Conventions and the numbers: All about the floor test in Karnataka today
The BS Yeddyurappa-led Bharatiya Janata Party (BJP) government faces a cliffhanger vote of confidence in Karnataka on Saturday that will decide its fate.Updated: May 19, 2018 09:06 IST
The BS Yeddyurappa-led Bharatiya Janata Party (BJP) government faces a cliffhanger vote of confidence on Saturday that will decide its fate. Situations where parties or alliances fail to get an outright majority after a general election potentially give rise to political manoeuvring and questions of constitutionality. Here’s a primer to make sense of what might unfold in Karnataka.
How do the numbers look for Yeddyurappa?
The Karnataka assembly has 224 members, but with polling for two seats delayed, and one member elected from two constituencies, it has, effectively, 221 members. Yeddyurappa’s Bharatiya Janata Party has 104 members but an effective strength of 103 since one of its members is now the pro-tem Speaker (his vote will be counted only in the case of a tie). To win a trust vote, Yeddyurappa will need seven more votes - this could be a mix of independents and those from?Congress and JD(S) willing to cross-vote. With 111 votes, the Yeddyuruppa government will have a majority. Or he will have to ensure the effective strength of the house is reduced with 14 Opposition members abstaining. This would reduce the house to 207, and with 103 on either side. In this case, the pro-tem Speaker’s vote will be counted. In a third scenario, the BJP needs to increase in its own strength and bank on enough abstentions to constitute a majority of the existing assembly’s strength. Failing all this, BSY will lose the vote.

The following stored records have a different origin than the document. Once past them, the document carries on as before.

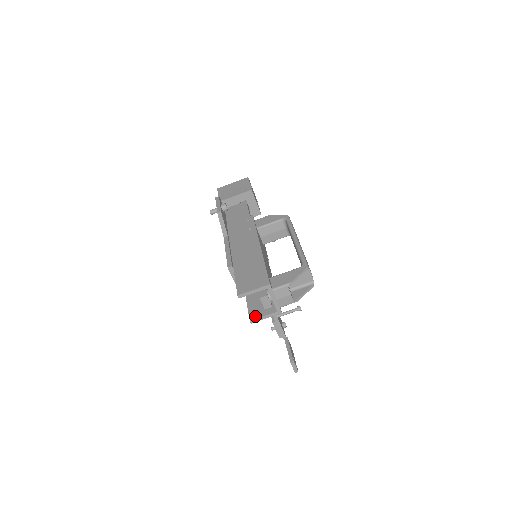
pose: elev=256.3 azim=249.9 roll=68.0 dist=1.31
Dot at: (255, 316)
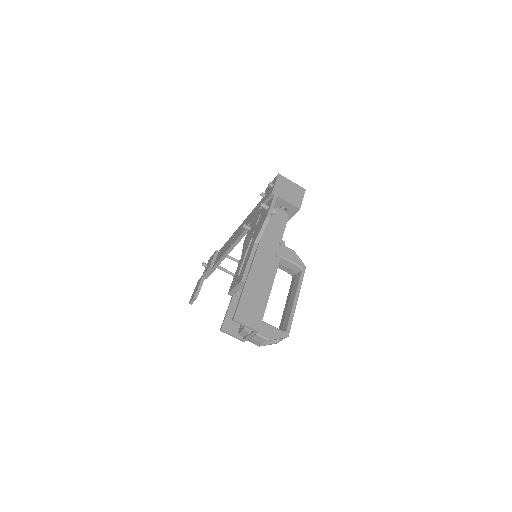
Dot at: (227, 329)
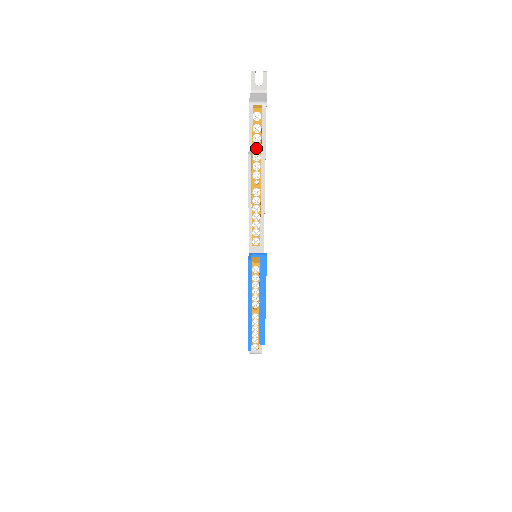
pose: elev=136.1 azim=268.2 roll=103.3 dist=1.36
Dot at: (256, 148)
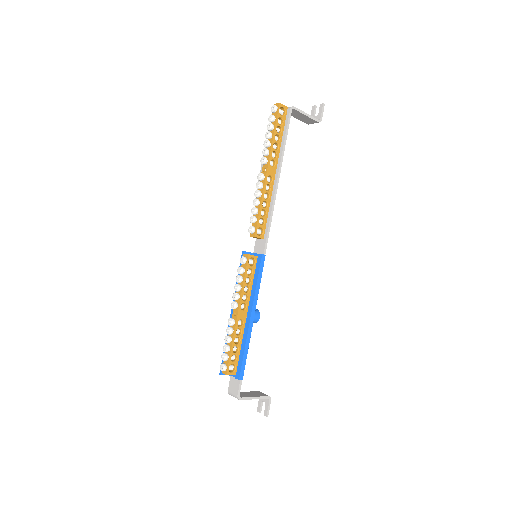
Dot at: (269, 136)
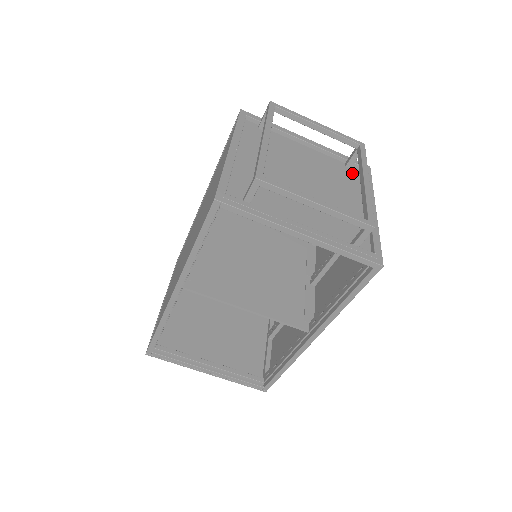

What if Congress or Janata Dal (Secular) members were to (a) cross-vote (b) remain absent or (c) be present but abstain from voting? Will they be disqualified?
If, hypothetically speaking, JD(S) or Congress members vote against their party directions, their votes will be counted as valid. If some Opposition members remain present in House but abstain from voting, then too this will work to Yeddyurappa’s advantage by bringing down the required majority. However, in both cases, it would attract anti-defection provisions leading to disqualification. If a member remains absent, then he/she may attract the anti-defection law unless he can prove that he was absent due to genuine personal emergency. To escape the anti-defection law, two-thirds of the members of a party must defect.

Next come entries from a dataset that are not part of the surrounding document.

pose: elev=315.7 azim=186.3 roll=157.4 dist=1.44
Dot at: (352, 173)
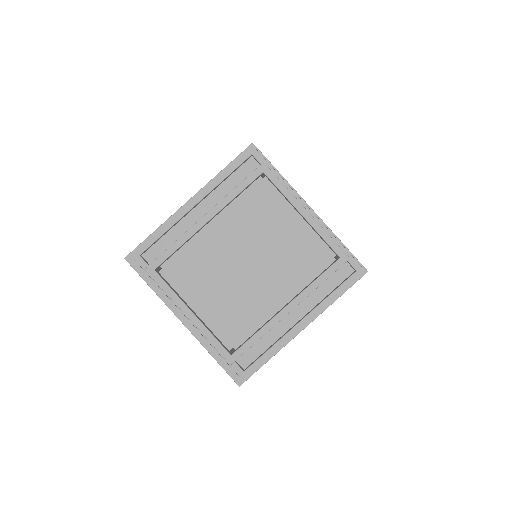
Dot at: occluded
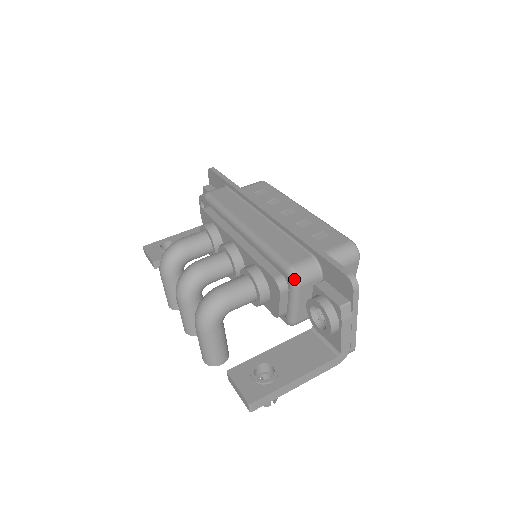
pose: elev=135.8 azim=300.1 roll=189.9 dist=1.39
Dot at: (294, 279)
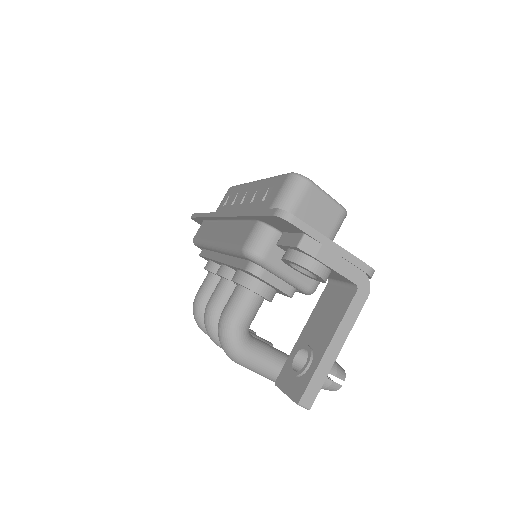
Dot at: (253, 257)
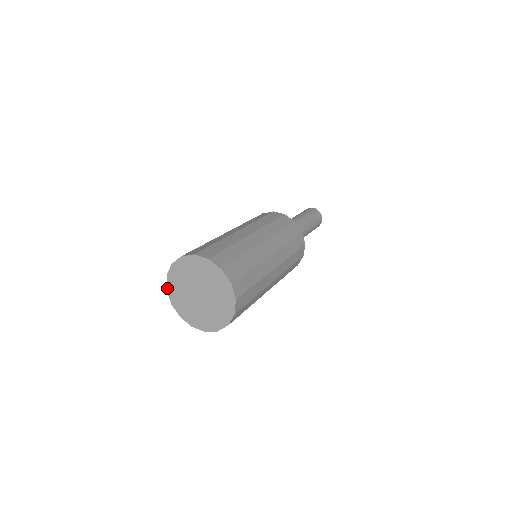
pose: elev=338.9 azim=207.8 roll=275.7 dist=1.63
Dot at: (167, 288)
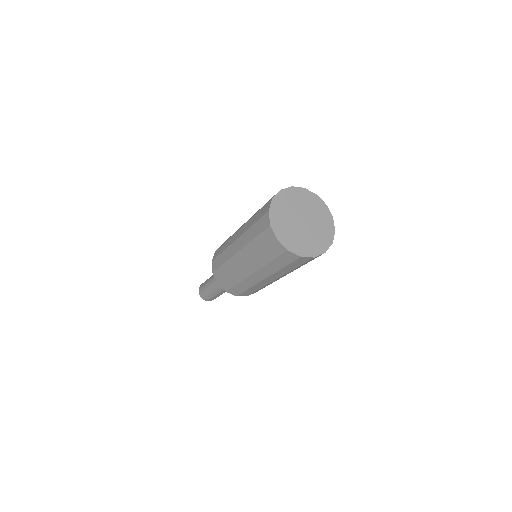
Dot at: (270, 209)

On what grounds can MLAs can be disqualified?
All newly elected MLAs, after taking oath, are governed by applicable rules of disqualification. They are of two types. One, Article 102 of the Constitution lays down grounds for disqualification relating to code of conduct and office of profit etc. The other major ground for disqualification relates to defection, or switching of sides. Anti-defection provisions were added to the Constitution as the Tenth Schedule after the 52nd Amendment. This is particularly relevant to Karnataka’s case.
Do anti-defection provisions and disqualification apply automatically the moment Opposition members cross-vote or defy whips?
No. Anti-defection provisions are applied later. A party has to first press cross-voting charges against a member by moving the Speaker.
To prove a majority during a confidence motion, does a party need a majority of the entire house or those present and voting?
A party or a group of parties -- in Karnataka’s case, the BJP -- will need a simple majority (50% + 1) of members of the House present and voting. A two-thirds majority, often needed to pass special bills, doesn’t apply in this case.
Does a floor test happen before swearing in of newly elected MLAs? How will a floor test happen in Karnataka?
Under Article 99 of the Constitution, no elected member of a House can take his or her seat before the oath of office is administered. Under Article 104, they can be disqualified if they vote before taking such an oath. The pro-tem speaker in Karnataka has to therefore administer the oath to all legislators before Saturday’s majority test. The Supreme Court has rejected the Yeddyurappa government’s plea for voting through a secret ballot. The voting will therefore have to be conducted electronically.
Is there a difference between a no-confidence motion and motion of confidence of the House? Which of these two apply to BS Yeddyurappa?
The Constitution’s Article 118 permits each House to make its own rules on conduct of business. Therefore, procedures of “no-confidence motion” as well as “motion of confidence” are laid down in the Lower House’s published rulebook. In the case of Lok Sabha, it is called the “Rules of Procedure and Conduct of Business in Lok Sabha”. Clause 198 of this rulebook provides for a “motion of no-confidence” against a ruling government. It can be initiated by any member. As opposed to this, Yeddyurappa will have to move a “motion of confidence” to prove his majority, for which there’s no separate rule.